**Passage to read**
Saturday 3 May 2014

Special Report Penang Property: Zooming in on Seberang Perai - Developers betting on growth prospects

ABUNDANT and more affordable land as well as a large population have attracted more developers to invest in Seberang Perai. There are also more job opportunities in the mainland now as industrial businesses shift their operations there. More young adults have also moved from the island to the mainland as property prices are more affordable there.

As several major projects are set to take off in Bandar Cassia in Batu Kawan, those involved in Seberang Perai’s real estate market are expected to reap the rewards of their investments.

Developers from outside Penang have made inroads into the mainland. They include Sunway Bhd, Mah Sing Group Bhd, IJM Land Bhd, Eco World Development Group Bhd, Malton Bhd, DNP Land Sdn Bhd and Global Oriental Bhd. Meanwhile, the local players include Ivory Properties Group Bhd, Tambun Indah Land Bhd, Tah Wah Group Sdn Bhd and Asas Dunia Sdn Bhd.

According to Ivory Properties chief operating officer Goh Chin Heng, the second Penang bridge turned the mainland into a “different ball game”. He says the mainland has the longest industrial belt in the country and industrial investors are keen to invest there, shoring up demand for housing.

“With a two-car lane and a motorcycle lane on the second bridge, it will definitely bring Penang island closer to Batu Kawan, just like the case of Hong Kong Island and Tsim Sha Tsui,” he says.

Top: DNP Land’s BM Impiana township will also feature an AEON shopping mall that  is scheduled to open in June
Bottom: 
DNP Land’s Jesselton Hills in Bukit Mertajam
Going forward, he expects Batu Kawan to be the new satellite city on the mainland, while Simpang Ampat and Juru will be the new hot spots thanks to the second Penang bridge and new catalyst projects.

“Batu Kawan has the potential to become another growth area, with retail outlets, themed shopping and leisure activities on a mega scale in one area. In the Bukit Mertajam area, Alma Town will be the popular hot spot while Butterworth, Bagan Ajam, Sungai Puyu, Teluk Air Tawar and Sungai Dua will benefit from the undersea tunnel, which is expected to be completed in 2025. In terms of value creation, homebuyers may see a 30% to 40% appreciation but this would be in a longer period compared with the island’s appreciation rate.”

Goh says the island will feature more stratified properties while landed properties will still be preferred on the mainland. Luxury condominiums on the island are priced at RM1,200 to RM1,500 psf, while affordable units are from RM600 to RM800 psf. Meanwhile, affordable condos on the mainland are priced from RM300 to RM350 psf.

**Work item A**
Copy the records word for word, beginning at the line that contains "Na secção de" and continuing through the end of the records.

**Data extracts**

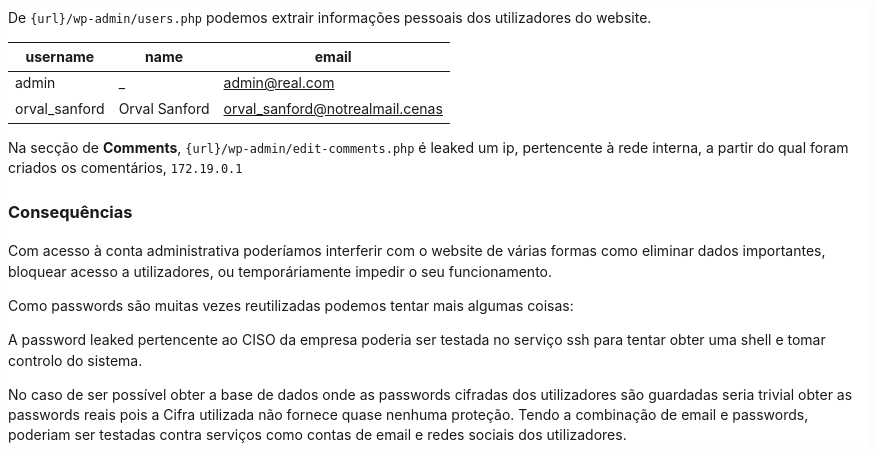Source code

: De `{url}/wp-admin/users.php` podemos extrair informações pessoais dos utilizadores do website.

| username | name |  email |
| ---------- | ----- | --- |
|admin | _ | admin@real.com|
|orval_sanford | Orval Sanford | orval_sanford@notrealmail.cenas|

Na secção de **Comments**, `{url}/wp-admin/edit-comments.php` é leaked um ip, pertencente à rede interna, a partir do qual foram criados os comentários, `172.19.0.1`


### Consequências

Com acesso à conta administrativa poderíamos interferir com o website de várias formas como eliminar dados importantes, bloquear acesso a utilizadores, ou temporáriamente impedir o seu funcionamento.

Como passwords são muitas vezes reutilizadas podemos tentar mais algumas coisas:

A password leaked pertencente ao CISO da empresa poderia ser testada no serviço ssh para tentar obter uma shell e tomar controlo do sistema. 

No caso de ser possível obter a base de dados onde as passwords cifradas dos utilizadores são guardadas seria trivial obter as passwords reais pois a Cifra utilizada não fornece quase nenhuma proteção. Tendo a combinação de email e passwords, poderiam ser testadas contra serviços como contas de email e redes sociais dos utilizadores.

**Work item B**
Translate this sentence from the report on Seberang Perai property into Spanish: "Developers from outside Penang have made inroads into the mainland."

**Written solution A**
Na secção de **Comments**, `{url}/wp-admin/edit-comments.php` é leaked um ip, pertencente à rede interna, a partir do qual foram criados os comentários, `172.19.0.1`


### Consequências

Com acesso à conta administrativa poderíamos interferir com o website de várias formas como eliminar dados importantes, bloquear acesso a utilizadores, ou temporáriamente impedir o seu funcionamento.

Como passwords são muitas vezes reutilizadas podemos tentar mais algumas coisas:

A password leaked pertencente ao CISO da empresa poderia ser testada no serviço ssh para tentar obter uma shell e tomar controlo do sistema. 

No caso de ser possível obter a base de dados onde as passwords cifradas dos utilizadores são guardadas seria trivial obter as passwords reais pois a Cifra utilizada não fornece quase nenhuma proteção. Tendo a combinação de email e passwords, poderiam ser testadas contra serviços como contas de email e redes sociais dos utilizadores.

**Written solution B**
Promotores de fuera de Penang se han abierto paso en la zona continental.